Q5:こんかいのアンケートわ おもに Aのかたから とられた データでわないかと すいそくしましたし、そのかたたちに「じぶんと じぎょうしょとの そうこく」について たずねても、わかりやすくわ いけんが かえってこない かもしれない(ちょうさ できないこと であるとわ おもわないです)ということお ふまえる ほうが よいように おもいました。いかがでしょうか?

A:ご指摘の通りだと考えます。上記したように、今回は事業所との関係性が深い人が答えた可能性があり、その場合は、事業所に対する意見にはバイアスがかかってしまうと考えます。

Q6:アンケートお そのまま CILでの かいじょの ありかた・はたらきかたの ぜんたいが そうぞうできる しりょうである、と よみとるのわ よしたほうが よい めんも あると おもいました。じぎょうしょお かえながら ながく かいじょお つづける かたも おおいと どうじに、すうねんで かいじょしゃが いれかわっていく という そくめんも ある かんきょうであると おもいますし、ながく はたらいていても こようとしてわ ふあんていであったり するという(かえていくべき)そくめんもあります。

A:ご指摘の通りだと考えます。

Q7:自立生活センターに属している介助者は事業所の対応に対してある程度満足している」という ぶんせきわ、このデータからわ(まだ)みちびかないほうがよい ように おもいました。

A:ご指摘の通りだと考えます。

Q8:かいじょしゃわ「かいじょしゃわ ~で あるべき」という りねんについて すくなくとも ちしきでわ いろんなことお しっていますし、そこに「とうじしゃ にんしきお もて」と いっても さらに「べき」が ついか されたとしか かんじられないのでわ ないかと そうぞうしました。そして、それもふくめて かいじょしゃに まつわる さまざまな ちしきと げんじょうとの ギャップに、とうじしゃせいが ひそんでいるのでわ と おもっています。
かいじょしゃたちの とうじしゃせいも、しょうがいされるものたちの とうじしゃせいも、しゅういの よそくや きたいや つごうや ちょうわお うらぎるような ところから こそ でてくるのでわ ないでしょうか。そして、そのとき それを しゅういの わたしたちが(「認める」というよりも、)ごまかさずに むきあうのか いなか、という もんだいなのでわ ないでしょうか。
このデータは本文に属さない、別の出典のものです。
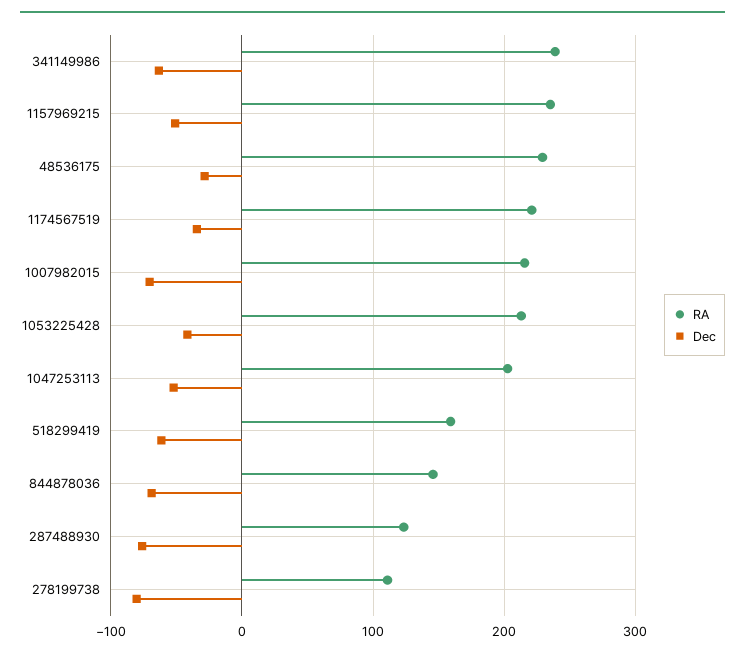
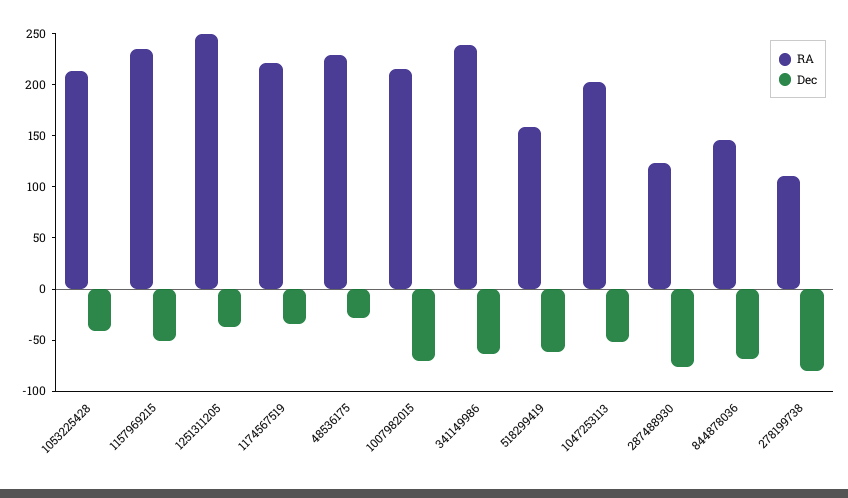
RA, 1251311205: none -> 250
Dec, 1251311205: none -> -40

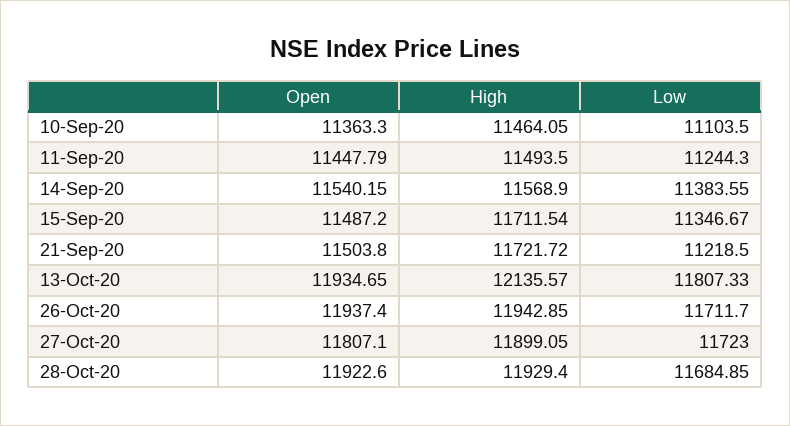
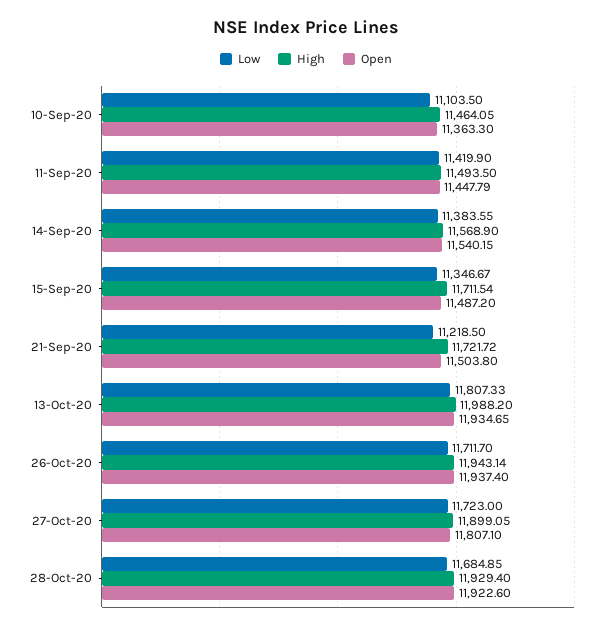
Low, 11-Sep-20: 11244.3 -> 11419.9
High, 13-Oct-20: 12135.57 -> 11988.2
High, 26-Oct-20: 11942.85 -> 11943.14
A:介助者の当事者性についてご意見ありがとうございます。思考を深めず悩んでいるところでもあり、大変参考になりました。以下(他の方の質問への回答の際に述べましたが)「介助者の当事者性」について少し補足させていただきます。
今回の調査で、介助者の中に利用者に対して「有意義な人生」や「充実した人生」を求める声に対して(予想もしなかった結果でした)、実は、これと似たような思いが今まで自分の中でもたくさんあったことを再認識しました。そして、これは健常者の中にある「内なる健全者幻想」ではないかと思いました。そのように思うと、上記の「有意義な人生」や「充実した人生」といった、障害者の生活を抑圧するような思いが(無意識のレベルで急に)出てくるたびに感じた罪悪感や自己嫌悪の思いが、実は自分が悪いのではなく、社会が悪いのだというように開き直ることができます。私が介助者を「当事者」と位置付けるべきと主張する理由がここにあります。障害者の自立生活をつくっていくためには、障害者のみならず(もしかすると、むしろ)介助者の中にある「内なる健全者幻想」を可視化して、それを障害者や周りの介助者と一緒に共有しながら闘っていく必要があると考えます。その意識転換は、介助者の「加害者としての健常者性」が「被害者としての健常者性」に変わることを意味します。もちろん、実際それは可能なのかといった疑問は自分の中にもあります。また、それは介助者にさらなる負担をかけてしまうのではないかといった批判もあろうかと思います。まだまだ自分の中でも整理が不十分なため、きちんとした説明ができず申し訳ありません。今後もご指導のほどよろしくお願いします。